*WHAT IS ASKED*
Rewrite the entries starting at the line that contains "scientific name: Asplenium flaccidum" and ending at the line that contains "genus: Berkheya", both lines included, substituting "division" for "phylum" and keeping everything else unchanged. Omit the pictures.

── DATA TO USE

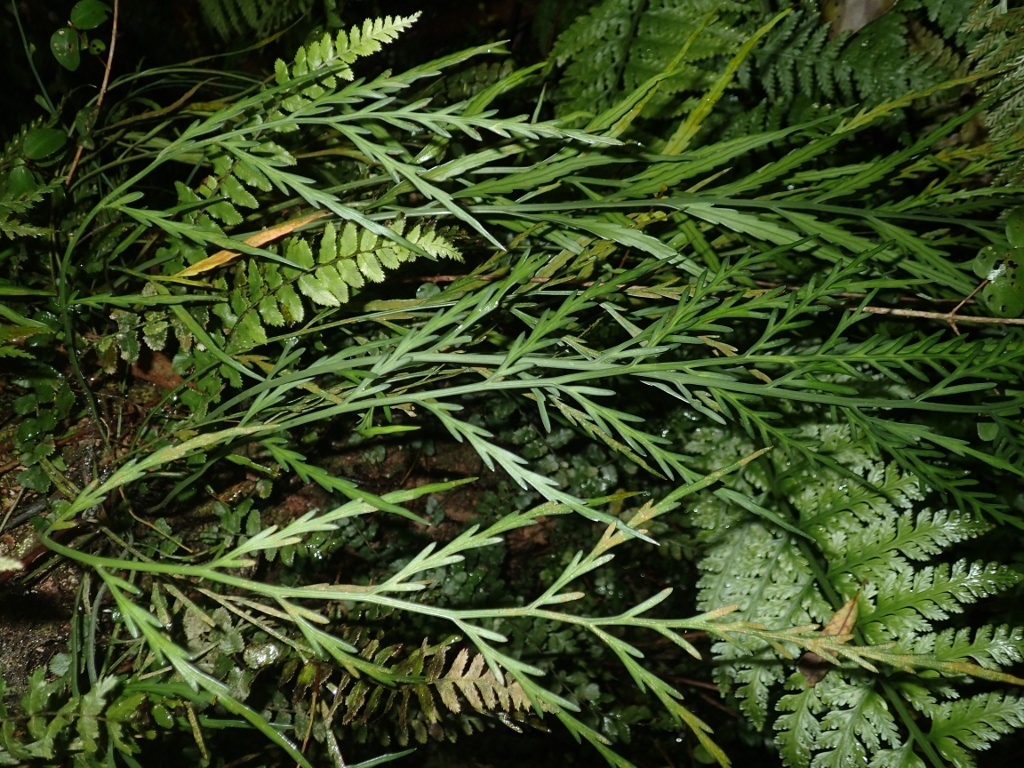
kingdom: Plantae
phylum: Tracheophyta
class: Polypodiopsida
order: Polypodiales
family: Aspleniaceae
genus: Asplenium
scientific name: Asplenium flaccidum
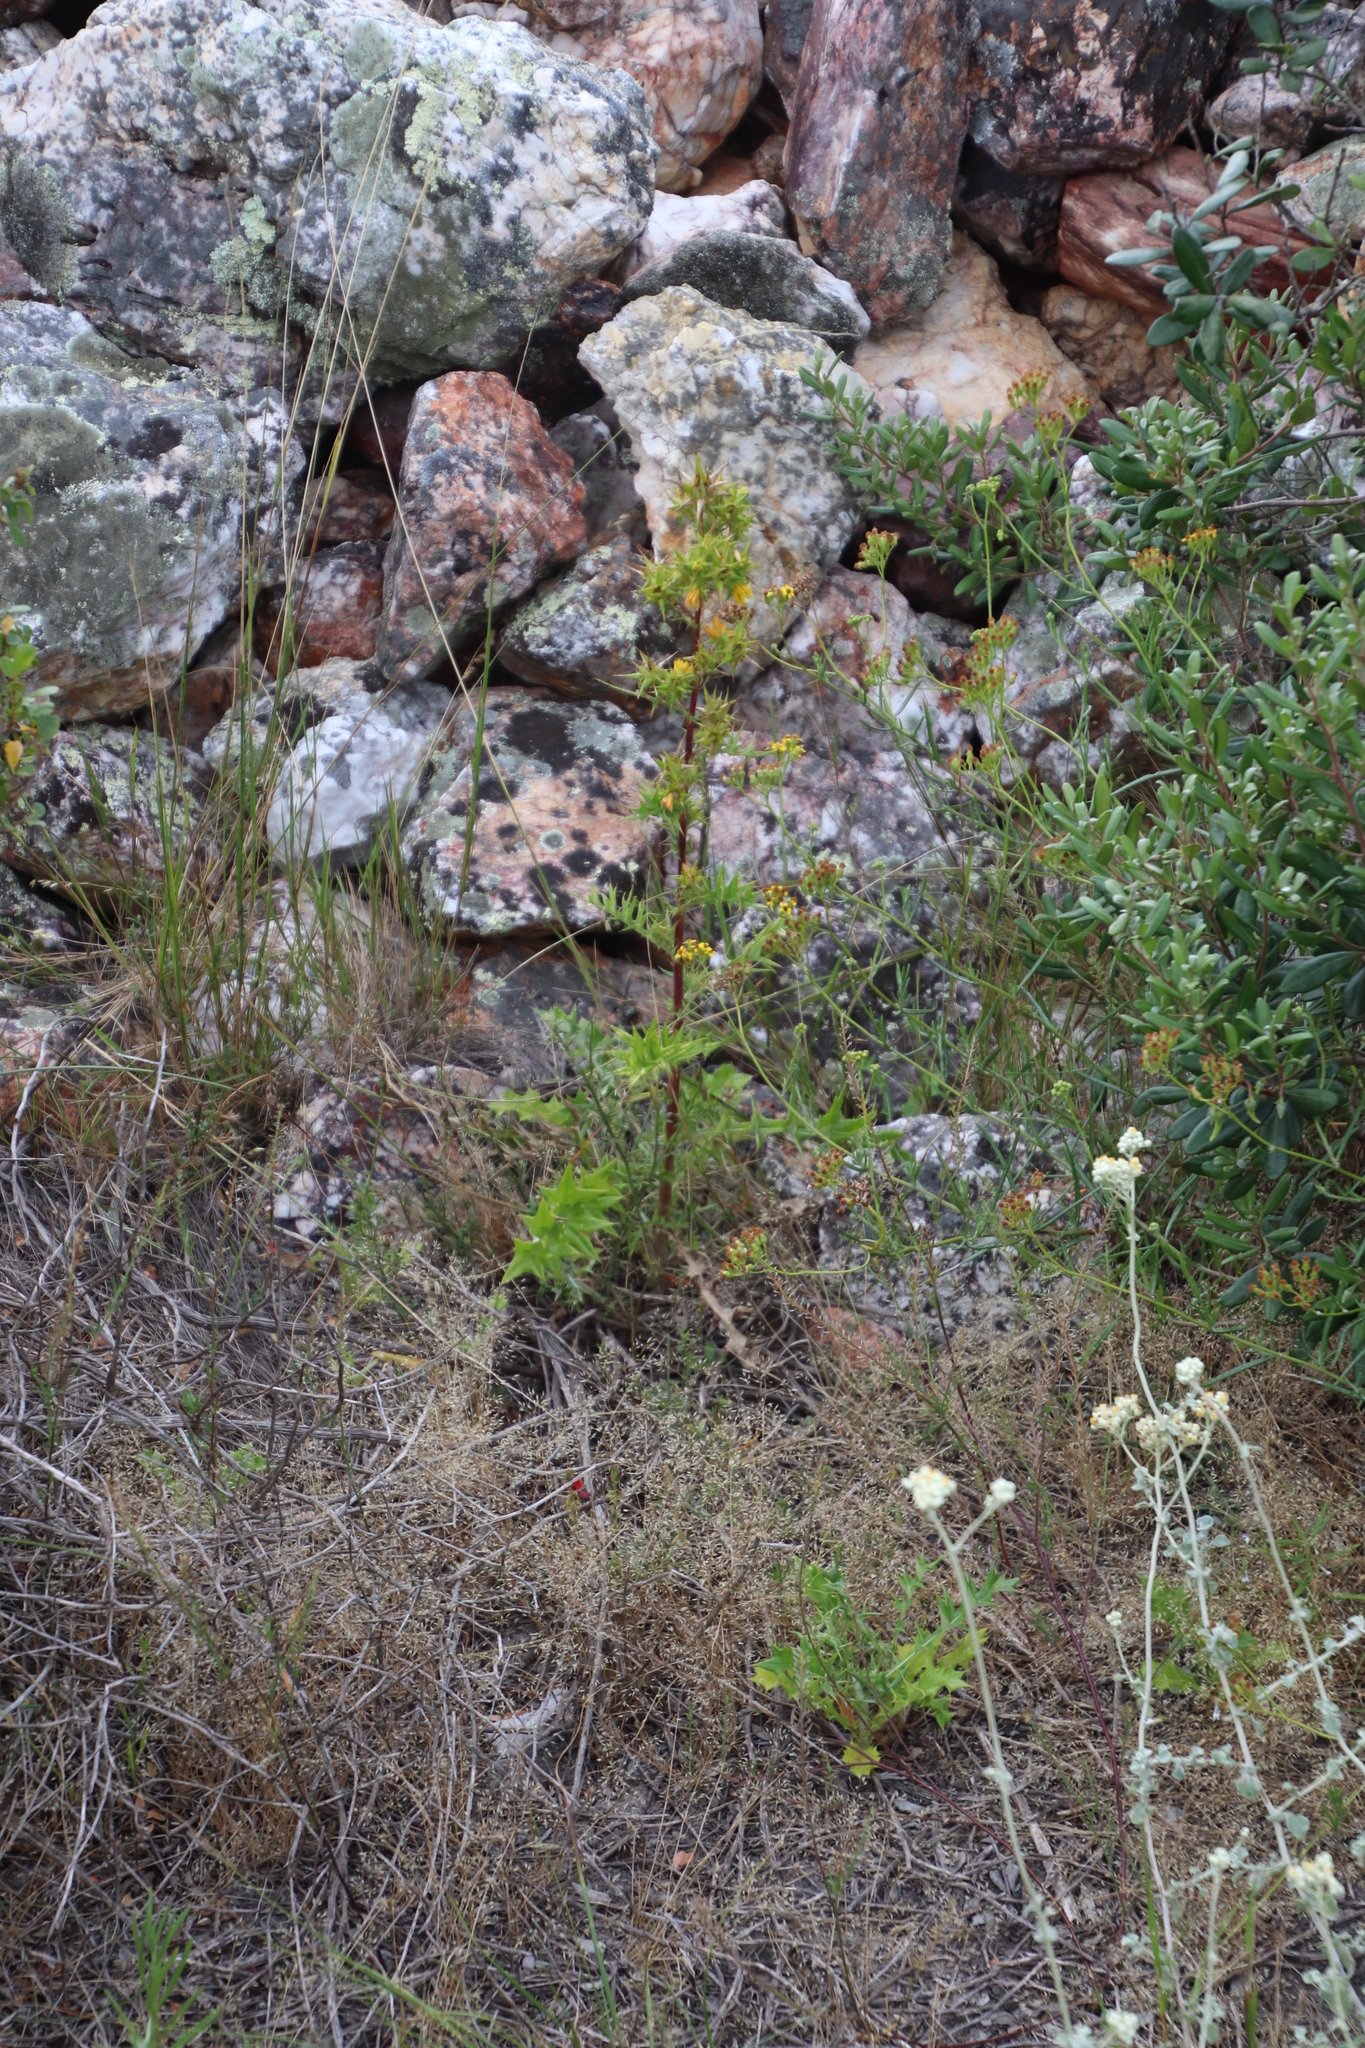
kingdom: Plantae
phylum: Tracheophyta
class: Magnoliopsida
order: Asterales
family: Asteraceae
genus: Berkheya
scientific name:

────
── DATA TO USE

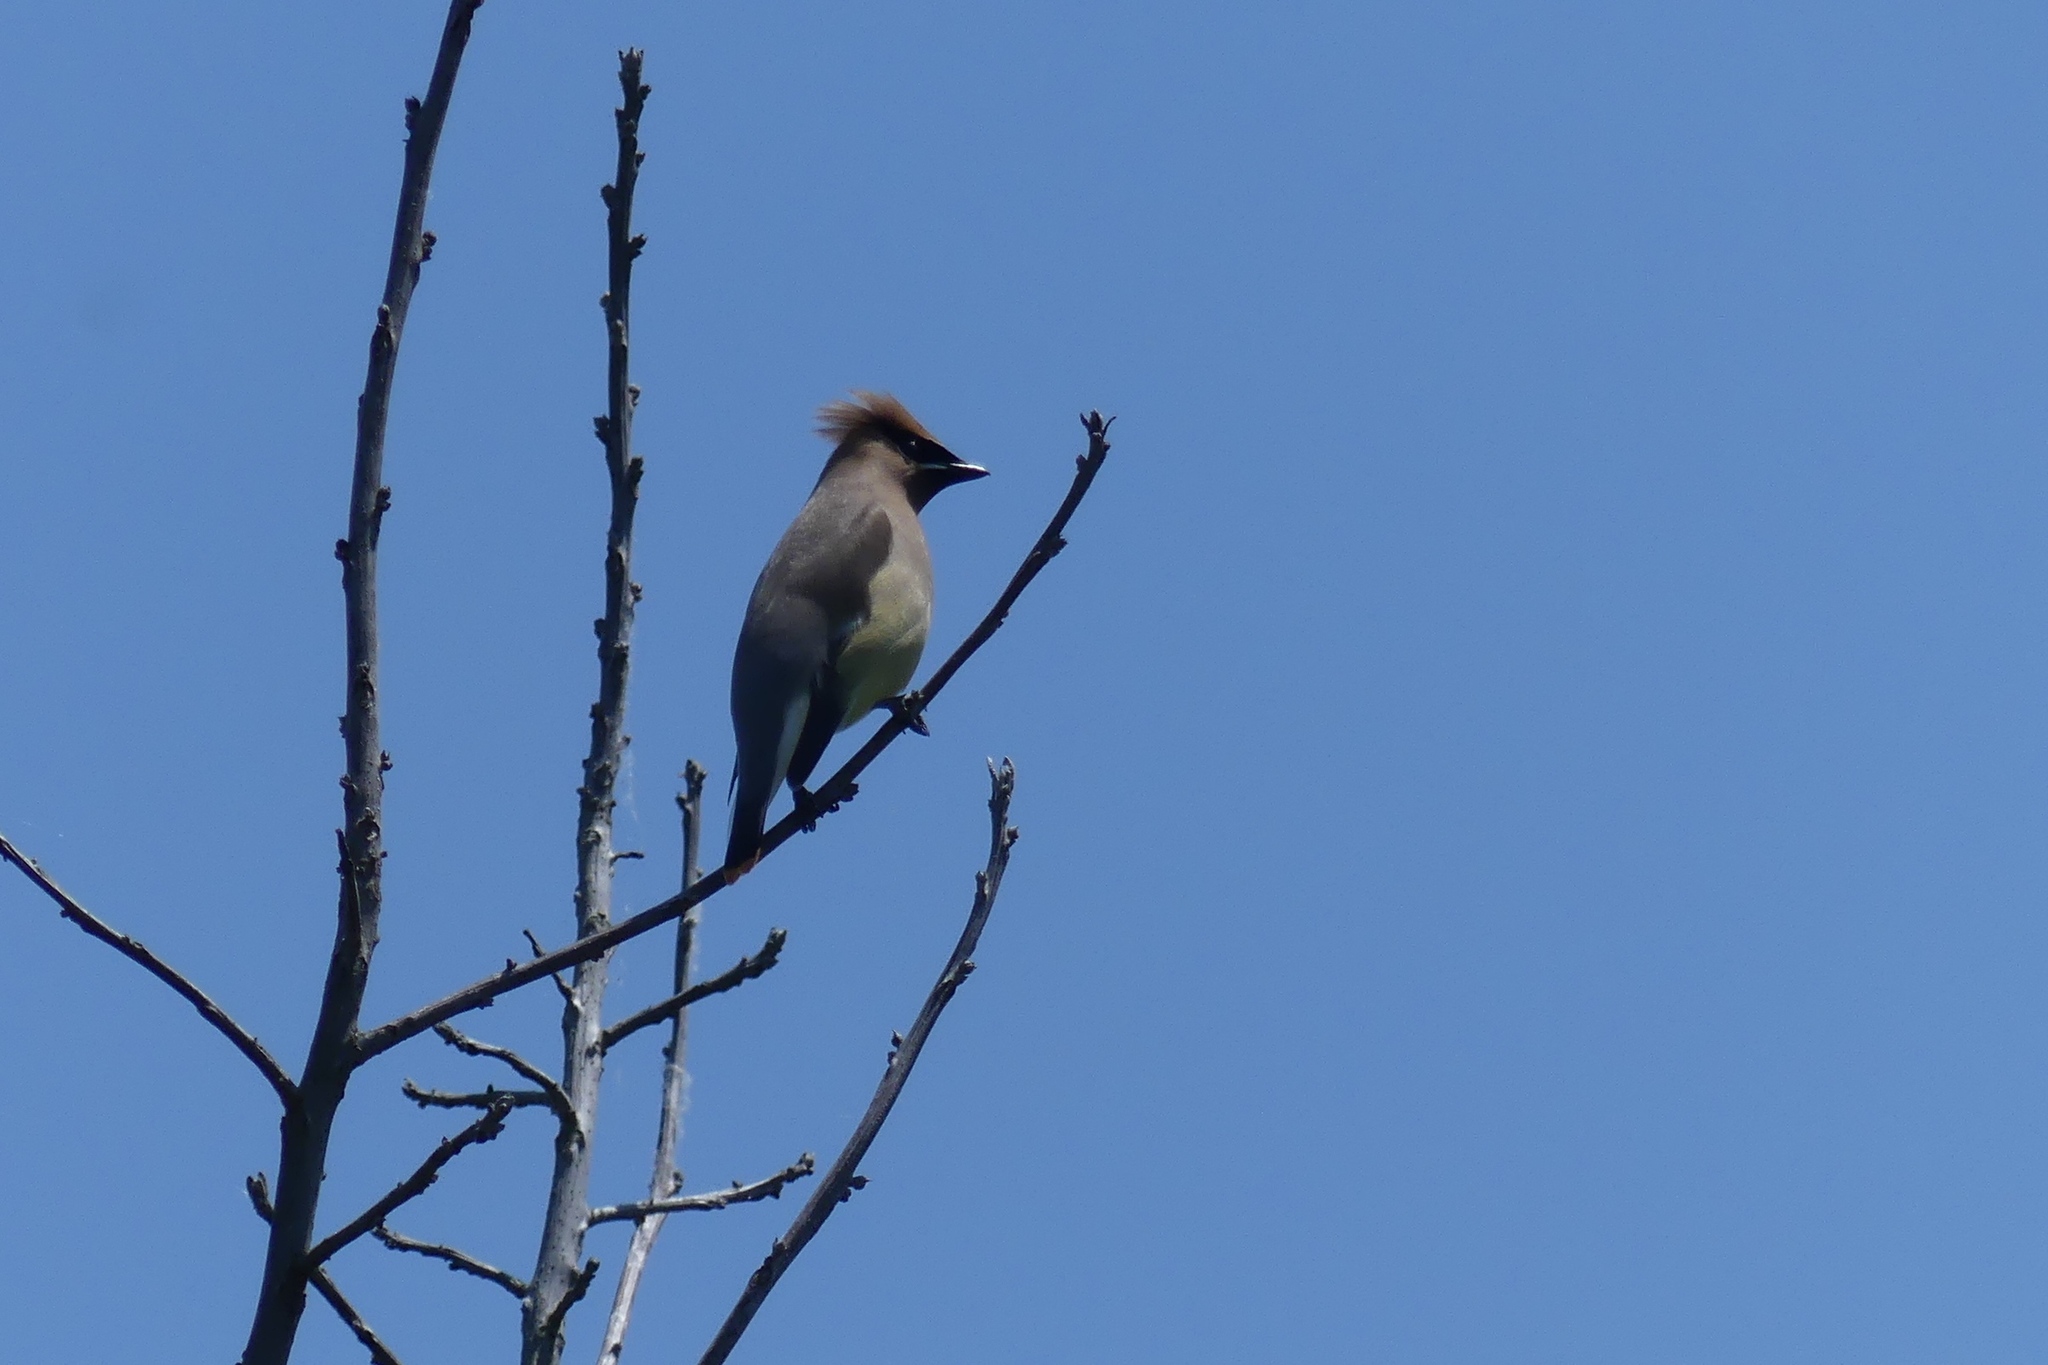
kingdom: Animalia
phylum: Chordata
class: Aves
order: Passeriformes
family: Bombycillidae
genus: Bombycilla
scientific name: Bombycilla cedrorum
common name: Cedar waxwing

────

*FULL OUTPUT*
scientific name: Asplenium flaccidum
kingdom: Plantae
division: Tracheophyta
class: Magnoliopsida
order: Asterales
family: Asteraceae
genus: Berkheya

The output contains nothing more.